I refuse the Express when I get on the Metro, primarily because I already get the print edition and don’t care to read stories twice. However I will give them credit – they do their best to mix it up by shortening articles, adding graphics, and now, completely altering the meaning of entire articles.
Today’s has a headline of “Justices OK Crack Leniency” over their article about the Supreme Court’s recent rulings on Kimbrough v. U.S. and Gall v. U.S. The – dare I say it – real newspaper gets it right, with a headline of “Justices Reinforce Leeway on Sentences” and a sub-header that clarifies: “Cocaine Disparity At Heart of 1 Case.” And in writing that headline they show all the ways Express gets it wrong.
The case arose because of strict guidelines for sentencing in drug cases that revolved around how much of the drug there was by weight. Or rather, how much substance there is in a little baggie, by weight. Because crack has a bunch of filler in it people were doing longer terms for amounts of drug that were about the same quantity of high. So some judges and areas balked and complained, hey, we’re already putting these people away for five times as long as we would be doing if they just got a job as a bus driver and ran over two women– why make it even longer because they smoke it instead of snort it?

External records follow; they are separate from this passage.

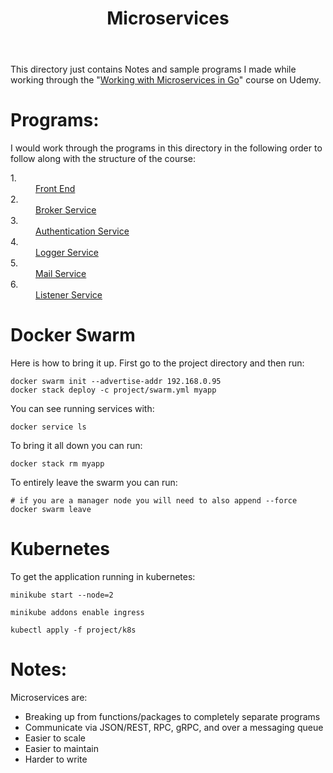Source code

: #+TITLE: Microservices

This directory just contains Notes and sample programs I made while working
through the "[[https://www.udemy.com/course/working-with-microservices-in-go][Working with Microservices in Go]]" course on Udemy.

* Programs:
  I would work through the programs in this directory in the following order to
  follow along with the structure of the course:
  - 1. :: [[./front-end/][Front End]]
  - 2. :: [[./broker-service/][Broker Service]]
  - 3. :: [[./authentication-service/][Authentication Service]]
  - 4. :: [[./logger-service/][Logger Service]]
  - 5. :: [[./mail-service/][Mail Service]]
  - 6. :: [[./listener-service/][Listener Service]]

* Docker Swarm
  Here is how to bring it up. First go to the project directory and then run:
  #+begin_src shell
    docker swarm init --advertise-addr 192.168.0.95
    docker stack deploy -c project/swarm.yml myapp
  #+end_src

  You can see running services with:
  #+begin_src shell
    docker service ls
  #+end_src

  To bring it all down you can run:
  #+begin_src shell
    docker stack rm myapp
  #+end_src

  To entirely leave the swarm you can run:
  #+begin_src shell
    # if you are a manager node you will need to also append --force
    docker swarm leave
  #+end_src

* Kubernetes
  To get the application running in kubernetes:
  #+begin_src shell
    minikube start --node=2

    minikube addons enable ingress

    kubectl apply -f project/k8s
  #+end_src

* Notes:
  Microservices are:
  - Breaking up from functions/packages to completely separate programs
  - Communicate via JSON/REST, RPC, gRPC, and over a messaging queue
  - Easier to scale
  - Easier to maintain
  - Harder to write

Okay, maybe they didn’t ask it that way even if they should have.
So Express has used the word “leniency” when the underlying issue was one of equality. I guess you could defend the word choice – I’m sure they’d write a headline about how a mom contemplated beating her kid with a bat but decided for “a more lenient” spanking instead, yes? Their word choice also overlooks the fact that this is about the legality of enforcing sentencing guidelines upon judges – something that goes beyond crack or even drugs in general. Those guidelines could be about gun crimes, shoplifting, or darned near anything.
If you’re going to claim by publishing Express that it’s possible to say something useful in less space, you need to actually do it, WaPo.